### Action item
Report every line of the data that includes "MySQL".

### Record set
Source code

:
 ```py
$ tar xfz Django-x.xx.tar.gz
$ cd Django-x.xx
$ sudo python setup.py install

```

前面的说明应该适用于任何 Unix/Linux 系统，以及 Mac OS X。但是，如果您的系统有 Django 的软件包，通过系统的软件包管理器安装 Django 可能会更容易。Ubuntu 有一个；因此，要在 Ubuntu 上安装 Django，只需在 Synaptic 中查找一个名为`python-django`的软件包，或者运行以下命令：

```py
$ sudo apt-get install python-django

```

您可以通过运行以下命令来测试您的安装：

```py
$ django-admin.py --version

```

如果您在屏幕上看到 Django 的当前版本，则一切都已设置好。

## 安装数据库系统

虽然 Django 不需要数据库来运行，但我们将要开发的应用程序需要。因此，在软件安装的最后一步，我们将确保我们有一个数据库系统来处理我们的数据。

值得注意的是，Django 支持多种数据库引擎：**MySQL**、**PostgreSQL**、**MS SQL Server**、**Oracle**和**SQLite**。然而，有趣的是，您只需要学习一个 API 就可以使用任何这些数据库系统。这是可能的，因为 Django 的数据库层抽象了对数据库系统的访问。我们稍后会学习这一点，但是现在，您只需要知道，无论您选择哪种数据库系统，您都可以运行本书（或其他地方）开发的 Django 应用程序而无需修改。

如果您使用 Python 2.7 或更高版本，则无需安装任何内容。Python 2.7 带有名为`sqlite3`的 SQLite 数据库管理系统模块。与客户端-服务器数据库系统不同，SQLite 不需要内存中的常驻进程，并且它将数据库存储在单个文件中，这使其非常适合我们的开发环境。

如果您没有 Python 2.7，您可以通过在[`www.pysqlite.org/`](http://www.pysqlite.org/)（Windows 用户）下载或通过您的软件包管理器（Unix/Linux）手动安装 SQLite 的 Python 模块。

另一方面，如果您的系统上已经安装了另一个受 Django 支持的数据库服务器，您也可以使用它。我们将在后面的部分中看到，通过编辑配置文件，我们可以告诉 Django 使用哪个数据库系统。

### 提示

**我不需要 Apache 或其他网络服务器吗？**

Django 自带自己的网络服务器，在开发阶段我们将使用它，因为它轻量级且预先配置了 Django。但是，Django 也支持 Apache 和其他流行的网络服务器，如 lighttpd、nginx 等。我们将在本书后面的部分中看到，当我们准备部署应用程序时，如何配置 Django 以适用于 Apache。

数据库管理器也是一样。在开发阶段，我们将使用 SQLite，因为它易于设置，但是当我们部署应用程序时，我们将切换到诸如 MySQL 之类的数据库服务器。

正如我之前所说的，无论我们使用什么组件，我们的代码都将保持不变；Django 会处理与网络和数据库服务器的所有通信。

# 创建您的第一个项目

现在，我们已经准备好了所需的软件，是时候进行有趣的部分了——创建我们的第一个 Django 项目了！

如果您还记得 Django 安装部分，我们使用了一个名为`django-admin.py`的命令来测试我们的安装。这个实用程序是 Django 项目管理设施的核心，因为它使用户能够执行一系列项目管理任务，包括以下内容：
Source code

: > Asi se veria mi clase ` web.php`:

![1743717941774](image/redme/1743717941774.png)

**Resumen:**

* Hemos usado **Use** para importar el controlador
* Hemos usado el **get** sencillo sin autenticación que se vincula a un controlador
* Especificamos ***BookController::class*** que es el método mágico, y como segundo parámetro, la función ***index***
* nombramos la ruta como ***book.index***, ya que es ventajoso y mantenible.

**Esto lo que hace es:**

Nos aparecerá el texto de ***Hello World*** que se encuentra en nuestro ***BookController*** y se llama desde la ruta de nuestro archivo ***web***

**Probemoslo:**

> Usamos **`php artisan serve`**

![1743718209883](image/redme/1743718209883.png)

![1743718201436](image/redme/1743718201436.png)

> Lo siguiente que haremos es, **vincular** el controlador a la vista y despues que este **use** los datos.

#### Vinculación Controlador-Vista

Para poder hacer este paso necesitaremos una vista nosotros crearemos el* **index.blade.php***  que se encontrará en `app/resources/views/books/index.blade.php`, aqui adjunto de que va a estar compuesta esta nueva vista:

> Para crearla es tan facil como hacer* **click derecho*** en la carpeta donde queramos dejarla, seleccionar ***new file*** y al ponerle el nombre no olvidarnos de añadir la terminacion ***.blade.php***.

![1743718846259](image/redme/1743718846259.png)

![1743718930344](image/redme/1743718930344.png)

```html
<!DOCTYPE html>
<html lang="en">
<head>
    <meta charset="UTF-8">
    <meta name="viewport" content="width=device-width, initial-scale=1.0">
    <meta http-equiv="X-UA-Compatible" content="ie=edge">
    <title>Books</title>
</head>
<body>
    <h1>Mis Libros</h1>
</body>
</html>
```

### Solution to this exercise
值得注意的是，Django 支持多种数据库引擎：**MySQL**、**PostgreSQL**、**MS SQL Server**、**Oracle**和**SQLite**。然而，有趣的是，您只需要学习一个 API 就可以使用任何这些数据库系统。这是可能的，因为 Django 的数据库层抽象了对数据库系统的访问。我们稍后会学习这一点，但是现在，您只需要知道，无论您选择哪种数据库系统，您都可以运行本书（或其他地方）开发的 Django 应用程序而无需修改。
数据库管理器也是一样。在开发阶段，我们将使用 SQLite，因为它易于设置，但是当我们部署应用程序时，我们将切换到诸如 MySQL 之类的数据库服务器。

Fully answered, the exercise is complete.